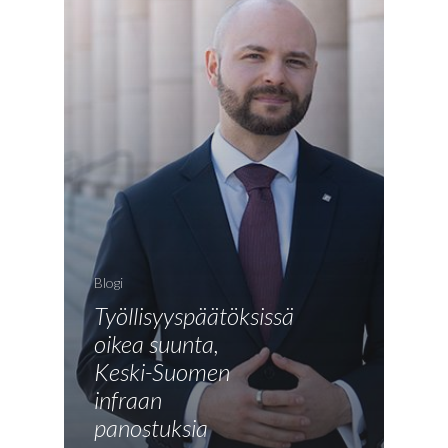
Blogi
Työllisyyspäätöksissä
oikea suunta,
Keski-Suomen
infraan
Etusivu
panostuksia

● ● ● ● ●

• Directions for this task:
Can you edit the rows above so that "Blogi" becomes "Ajankohtaista", keep everything else the same, and leave the pictures out?

• Output of the task:
Ajankohtaista
Työllisyyspäätöksissä
oikea suunta,
Keski-Suomen
infraan
Etusivu
panostuksia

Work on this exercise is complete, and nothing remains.